About the logstash logging: I'm running it on the commandline which throws these weird errors about not being able to find a config file in the paths that actually contain the config file. Researching this showed me that this is only because I'm running logstash on the commandline and not as a service. Logstash will default to using DEBUG logging if it cannot find the config file. I'm not sure if this means that the input or output plugins will default to the same level however. Do you know if the plugins can have a different log level set than logstash itself?

Regarding Mappings: I found that I have mappings for indexes that exist. I've been deleting the indexes that logstash creates between attempts, and apparently the mappings go along with them.

I looked at the Templates using: GET /_template?pretty=true"

There was an old template for logstash. I deleted the template with DELETE _template/{{template-name}},

And it still doesn't actually send data to Elasticsearch, although *elasticsearch is still creating the index when the docs are being sent.

Any additional help appreciated!

-Jeff

You should turn up debug logging in both Logstash and Elasticsearch. If mappings are being created, then Elasticsearch is at least getting an index request from Logstash. The question now becomes, "what's it doing, if it's not indexing?"

Sorry I might be a little dense here - the central documentation for the ES output plugin doesn't seem to have any information about special debug logging. In fact the page doesn't even have the word 'debug' on the page at all. I see the option for 'failure_type_logging_whitelist' and 'enable_metric', but they both default to being more verbose already.

Thanks for any additional help.

You'd have to set log.level: debug in your logstash.yml, and rootLogger.level = debug in log4j2.properties in your Elasticsearch configuration (/etc/elasticsearch, or the config directory wherever you installed it).

Then look in the logs afterward. I'd start with the Logstash logs first.

Two quick rants about logstash 5.x.

[red herring]
I was able to fix my issues with logstash not being able to find the config files, you need to run it under the user 'logstash'. This issue that was closed could have resulted in a code change to at least give a message or warning that makes sense - "This error may be because you're not running logstash as the logstash user or as a service"

[red herring]
More very relevant complaints about the logstash 5.x documentation: Logstash 5 not running

I've modified the config files as suggested.

[red herring]
Now its complaining that it can't find a pipeline config even though I'm specifying it with a -f option... wow this is getting a tad ridiculous. I'll log a bug on the project page. For now I fixed it by putting my config in /etc/logstash/conf.d

Here is the warning I'm receiving:

{"type"=>"mapper_parsing_exception", "reason"=>"Field [_id] is a metadata field and cannot be added inside a document. Use the index API request parameters."

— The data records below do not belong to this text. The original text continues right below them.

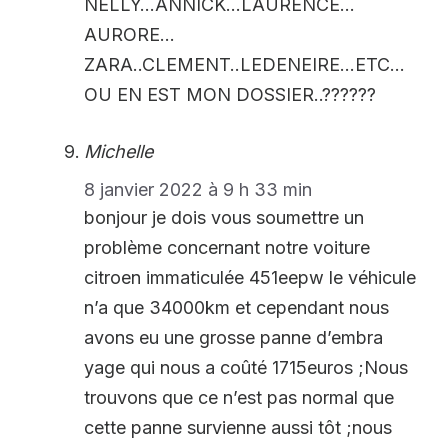
NELLY…ANNICK…LAURENCE…
AURORE…
ZARA..CLEMENT..LEDENEIRE…ETC…
OU EN EST MON DOSSIER..??????
Michelle
8 janvier 2022 à 9 h 33 min
bonjour je dois vous soumettre un
problème concernant notre voiture
citroen immaticulée 451eepw le véhicule
n’a que 34000km et cependant nous
avons eu une grosse panne d’embra
yage qui nous a coûté 1715euros ;Nous
trouvons que ce n’est pas normal que
cette panne survienne aussi tôt ;nous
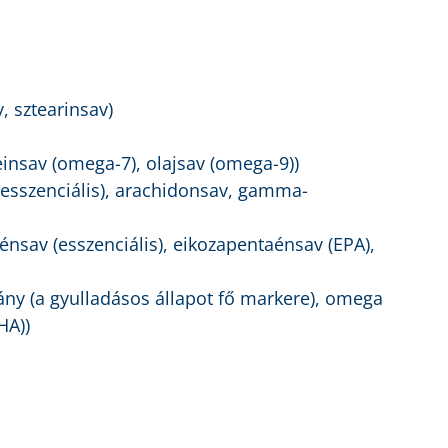
v, sztearinsav)
einsav (omega-7), olajsav (omega-9))
(esszenciális), arachidonsav, gamma-
énsav (esszenciális), eikozapentaénsav (EPA),
ny (a gyulladásos állapot fő markere), omega
HA))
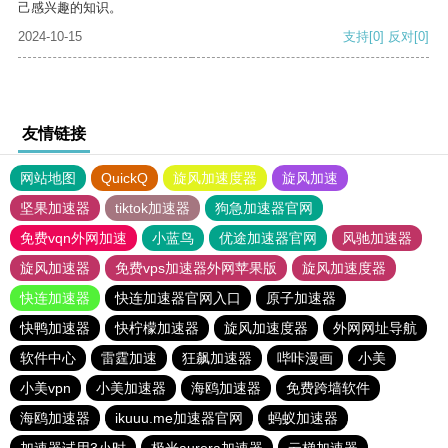
己感兴趣的知识。
2024-10-15
支持
[0]
反对
[0]
友情链接
网站地图
QuickQ
旋风加速度器
旋风加速
坚果加速器
tiktok加速器
狗急加速器官网
免费vqn外网加速
小蓝鸟
优途加速器官网
风驰加速器
旋风加速器
免费vps加速器外网苹果版
旋风加速度器
快连加速器
快连加速器官网入口
原子加速器
快鸭加速器
快柠檬加速器
旋风加速度器
外网网址导航
软件中心
雷霆加速
狂飙加速器
哔咔漫画
小美
小美vpn
小美加速器
海鸥加速器
免费跨墙软件
海鸥加速器
ikuuu.me加速器官网
蚂蚁加速器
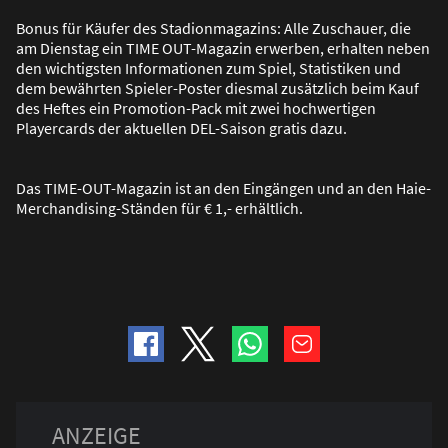
Bonus für Käufer des Stadionmagazins: Alle Zuschauer, die
am Dienstag ein TIME OUT-Magazin erwerben, erhalten neben
den wichtigsten Informationen zum Spiel, Statistiken und
dem bewährten Spieler-Poster diesmal zusätzlich beim Kauf
des Heftes ein Promotion-Pack mit zwei hochwertigen
Playercards der aktuellen DEL-Saison gratis dazu.
Das TIME-OUT-Magazin ist an den Eingängen und an den Haie-
Merchandising-Ständen für € 1,- erhältlich.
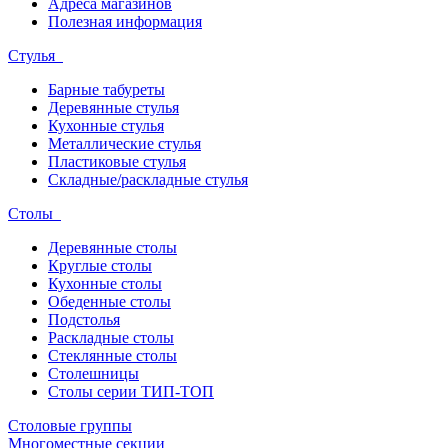
Адреса магазинов
Полезная информация
Стулья
Барные табуреты
Деревянные стулья
Кухонные стулья
Металлические стулья
Пластиковые стулья
Складные/раскладные стулья
Столы
Деревянные столы
Круглые столы
Кухонные столы
Обеденные столы
Подстолья
Раскладные столы
Стеклянные столы
Столешницы
Столы серии ТИП-ТОП
Столовые группы
Многоместные секции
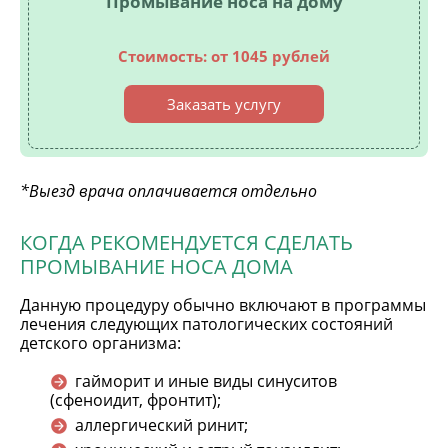
Промывание носа на дому
Стоимость: от 1045 рублей
Заказать услугу
*Выезд врача оплачивается отдельно
КОГДА РЕКОМЕНДУЕТСЯ СДЕЛАТЬ
ПРОМЫВАНИЕ НОСА ДОМА
Данную процедуру обычно включают в программы
лечения следующих патологических состояний
детского организма:
гайморит и иные виды синуситов
(сфеноидит, фронтит);
аллергический ринит;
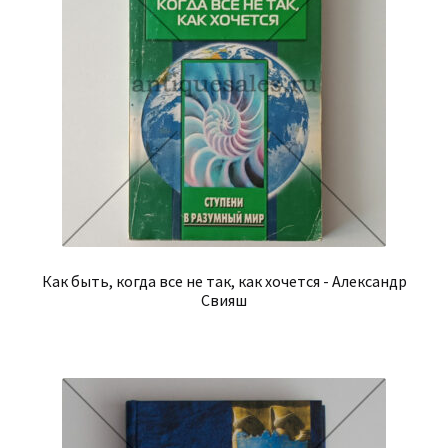
Как быть, когда все не так, как хочется - Александр
Свияш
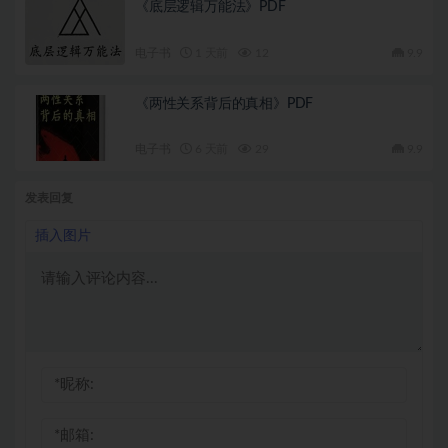
《底层逻辑万能法》PDF
电子书
1 天前
12
9.9
《两性关系背后的真相》PDF
电子书
6 天前
29
9.9
发表回复
插入图片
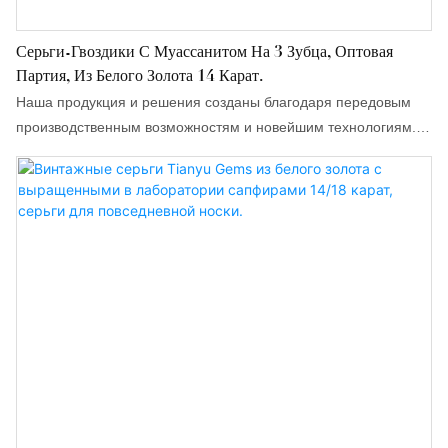
Серьги-Гвоздики С Муассанитом На 3 Зубца, Оптовая
Партия, Из Белого Золота 14 Карат.
Наша продукция и решения созданы благодаря передовым
производственным возможностям и новейшим технологиям.
На сегодняшний день мы успешно производим оптом серьги-
гвоздики с муассанитом 1 карат (6,5 мм, цвет DEF/VVS),
изготовленные из белого золота 14 карат. Сфера их
применения включает в себя серьги.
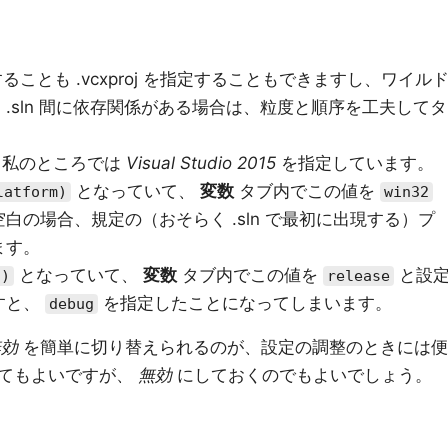
指定することも .vcxproj を指定することもできますし、ワイル
.sln 間に依存関係がある場合は、粒度と順序を工夫してタ
: 私のところでは
Visual Studio 2015
を指定しています。
となっていて、
変数
タブ内でこの値を
latform)
win32
白の場合、規定の（おそらく .sln で最初に出現する）プ
ます。
となっていて、
変数
タブ内でこの値を
と設
n)
release
すと、
を指定したことになってしまいます。
debug
無効
を簡単に切り替えられるのが、設定の調整のときには便
してもよいですが、
無効
にしておくのでもよいでしょう。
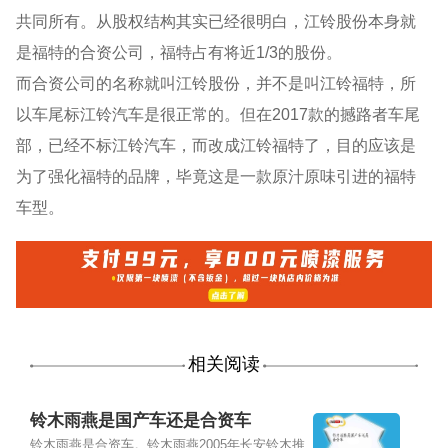
共同所有。从股权结构其实已经很明白，江铃股份本身就
是福特的合资公司，福特占有将近1/3的股份。
而合资公司的名称就叫江铃股份，并不是叫江铃福特，所
以车尾标江铃汽车是很正常的。但在2017款的撼路者车尾
部，已经不标江铃汽车，而改成江铃福特了，目的应该是
为了强化福特的品牌，毕竟这是一款原汁原味引进的福特
车型。
相关阅读
铃木雨燕是国产车还是合资车
铃木雨燕是合资车。铃木雨燕2005年长安铃木推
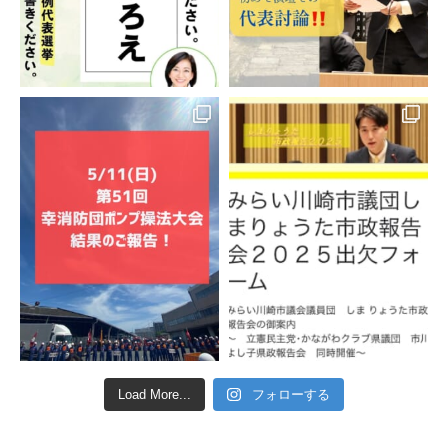
Load More...
フォローする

At least now I'm getting some feedback from ES, although the ruby output plugin doesn't show the mongo output when I'm running logstash as the logstash user/as a service.

Thanks for your guidance! Hopefully logstash 5.x updates will add more relevant error messages and make it a little easier to use, with a consistent behavior across commandline & config options.

Sorry you had a hard time. 5.x is a major version upgrade, and clearly we can do better at helping users transition.

Fixed with:

filter {
mutate {
remove_field => [ "_id" ]
}
}

This topic was automatically closed 28 days after the last reply. New replies are no longer allowed.